Snuck out last weekend for a day trip to Moab. We choose to try the Monitor & Merrimac trail. A bit of a strange choice since it is known for vast stretches of impassable sand. But it is still spring when the sand is slightly more solid and more importantly, Monitor & Merrimac can shares a trailhead with the Mill Canyon Dinosaur trail which our son can explore with Grandma while we play hooky from our parental duties! It has been 15 years since we last rode this one (actually the road trip we got engaged on). But most of it is the same: lots of slick rock broken up by stretches of sandy jeep road. The new DT hub held up to some pretty ugly climbing stress. The good news is that there is now a less sandy option to get out to the buttes. Other good news was that recent rains left lots of trail water for our dog! Here's pics:


----------



## macabra11 (Mar 25, 2010)

I love the photo of the dog in the pool! My wife and I are headed to Moab tomorrow and we are going to be riding this one on Sunday - I am soooooo stoked! Did you do the 7.5 mile loop or the 13 mile ride out to the buttes? How long did it take you?


----------



## Trails4Two (May 12, 2008)

we did the 13 mile trail and it took just over 3 hours including snacks, pictures and a few wrong turns. I highly recommend doing the loop around the M&M buttes, that's where the good rock is! The main jeep road will get you there but it is sandy and involves about .5 miles of walking on the beach. The other option is much harder to find but jumps from rock patch to rock patch with minimal sand between them.


----------



## macabra11 (Mar 25, 2010)

Did you have any good maps, or is the trail marked well? We have the rinky dink map you can find online at some of the Moab Biking sites, but there is not much detail.


----------



## Trails4Two (May 12, 2008)

The jeep road trail is well marked (but sandy) If you are on rock, follow the painted dashes on the ground. We have two different maps that show different routes, hence our wrong turns. The good side is that once you are a little ways in, it's really easy to see the buttes so you just have to find the route that gets you there. If it's your first time, I suggest driving in to the Dinosaur trail and starting up the canyon at the marked trailhead. That will send you up the canyon to a big patch of slickrock. Just when you get to the rock there is a trial/sign to the right that says (I think) M&M cutoff (or shortcut). That will take you to the jeep road then out to the buttes. If, instead, you go up this first slickrock to the top you can get to the buttes by looking for bike tracks heading towards the buttes. These are not marked and can be a bit tricky. there may be other, better, routes as well, but as I mentioned, this was the first time we have been on the trail in 15 years...

Have a great ride!


----------



## macabra11 (Mar 25, 2010)

Well just an update. We got back from our Moab trip yesterday and while the scenery was beautiful on this trail, we did not have a great time like we thought we would. 

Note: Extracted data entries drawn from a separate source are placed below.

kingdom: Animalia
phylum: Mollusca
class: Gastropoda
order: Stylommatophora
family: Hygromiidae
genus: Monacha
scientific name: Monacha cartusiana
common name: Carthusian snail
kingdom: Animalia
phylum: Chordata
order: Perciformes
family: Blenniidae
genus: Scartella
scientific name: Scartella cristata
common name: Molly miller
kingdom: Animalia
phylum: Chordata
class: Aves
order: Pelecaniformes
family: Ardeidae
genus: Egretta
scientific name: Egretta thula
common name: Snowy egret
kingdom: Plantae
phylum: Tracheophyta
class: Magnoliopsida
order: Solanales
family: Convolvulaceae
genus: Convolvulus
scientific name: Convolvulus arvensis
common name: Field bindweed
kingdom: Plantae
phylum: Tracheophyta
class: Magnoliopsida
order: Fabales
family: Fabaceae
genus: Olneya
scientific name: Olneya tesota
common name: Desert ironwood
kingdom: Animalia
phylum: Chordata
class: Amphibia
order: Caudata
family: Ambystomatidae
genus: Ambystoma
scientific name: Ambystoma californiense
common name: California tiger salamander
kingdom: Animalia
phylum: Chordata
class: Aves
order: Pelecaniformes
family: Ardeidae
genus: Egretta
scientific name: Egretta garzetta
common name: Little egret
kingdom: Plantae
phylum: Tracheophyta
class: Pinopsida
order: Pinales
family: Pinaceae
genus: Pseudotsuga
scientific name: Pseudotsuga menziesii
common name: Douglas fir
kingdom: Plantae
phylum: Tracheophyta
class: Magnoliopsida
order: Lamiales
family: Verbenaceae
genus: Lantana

First, the beginning part was closed due to rock slides and boulders blocking the trail. So there was no loop, just an out and back on the side with the dinosaur trail. Secondly, there was a TON OF SAND. OMFG, we would get some momentum and then hit a huge patch of deep sand and have to walk the bikes. Not fun, starting and stopping. And the weather was not the best either. Hard gusting winds and quick bouts of blowing sleet make slickrock playing less enjoyable. To top it all off, we lost our small digital camera at the one parking area there! I am pretty sure I left it on the tail gate when packing up the bikes. 

If anyone happened to find it, we were at the small lot at the fork in the road where the loop starts (close to the Halfway Stage house). It is a small Kodak Easyshare, silver color, in a black case with a wrist strap. It had pics of us on that trail and that is all. We went back the next day once we realized it was gone, and there was nothing there.


----------